You're trying to find an upper bound, so std::upper_bound seems more natural than std::lower_bound. Understanding how std::lower_bound works with a comparator that implements <= requires some mental gymnastics. With std::upper_bound, you'd just need < that compares only the base addresses.

You could even avoid the custom comparison function by using the maximum value for the size:

auto end = std::upper_bound(m_entries.begin(), m_entries.end(),
                            Entry(addr, std::numeric_limits<Entry::SizeType>::max()));

I remember seeing this inefficiency when looking at this class some time ago, but it was not clear to me what should be done about that. This is still an improvement, as it will reduce the time by 50% on average, but it is still going to be O(n). If this is really a performance bottleneck, then we will need to come up with some better data structure for storing this, or put some restrictions on the kind of entries that we can have in the map...

lldb/include/lldb/Utility/RangeMap.h
739 ↗(On Diff #218509)

Actually, If I understand this correctly, there is no need for either lower or upper bound here. Since you're going to be iterating through the list anyway. It should be sufficient to add a early exit from the loop once you encounter an element whose base address is >= the address you search for.

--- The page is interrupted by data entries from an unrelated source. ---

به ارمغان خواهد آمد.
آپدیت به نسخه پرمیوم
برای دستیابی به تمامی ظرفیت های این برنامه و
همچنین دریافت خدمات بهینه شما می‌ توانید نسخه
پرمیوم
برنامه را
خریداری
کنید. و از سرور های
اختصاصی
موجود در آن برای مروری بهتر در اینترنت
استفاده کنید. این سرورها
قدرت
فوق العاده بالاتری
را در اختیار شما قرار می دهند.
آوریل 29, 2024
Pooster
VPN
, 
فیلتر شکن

teemperor updated this revision to Diff 218602.Sep 4 2019, 12:34 AM
teemperor retitled this revision from [lldb] Use binary search in RangeDataVector:FindEntryIndexesThatContain to [lldb] Early exit in RangeDataVector:FindEntryIndexesThatContain.
teemperor edited the summary of this revision. (Show Details)
  • Refactor to just stop the search when we find a higher base address.
teemperor marked 3 inline comments as done.Sep 4 2019, 12:35 AM
teemperor added inline comments.
lldb/include/lldb/Utility/RangeMap.h
739 ↗(On Diff #218509)

Oh true, I got confused by all the other lower_bounding we do in the surrounding functions :)

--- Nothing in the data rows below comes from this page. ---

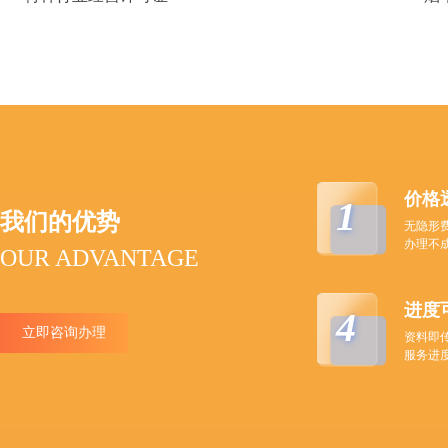
价格
1
我们的优势
无隐形
办理不
OUR ADVANTAGE
进度
4
立即咨询办理
资料即
服务进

labath accepted this revision.Sep 4 2019, 12:59 AM

lgtm

lldb/include/lldb/Utility/RangeMap.h
728–729 ↗(On Diff #218602)

This pattern seems to be common in lldb, but I really don't understand the reason behind it -- it just checks the condition that would be checked by the for loop anyway. I've personally just started removing checks like these whenever I touch some code which uses them...

This revision is now accepted and ready to land.Sep 4 2019, 12:59 AM
teemperor updated this revision to Diff 218644.Sep 4 2019, 4:38 AM
teemperor marked an inline comment as done.
  • remove empty check
This revision was automatically updated to reflect the committed changes.
Herald added a project: Restricted Project. · View Herald TranscriptSep 4 2019, 4:39 AM
amccarth added inline comments.Sep 4 2019, 9:27 AM
lldb/include/lldb/Utility/RangeMap.h
739 ↗(On Diff #218509)

I still don't see the early exit from the loop. Have you uploaded the latest diff to Phabricator?

(Thanks Pavel for pointing out the obvious that teemperor and I both missed.)

Disregard my last comment. Phabricator wasn't showing me that latest, nor that the patch had already been submitted, which seems to be happening with increasing frequency.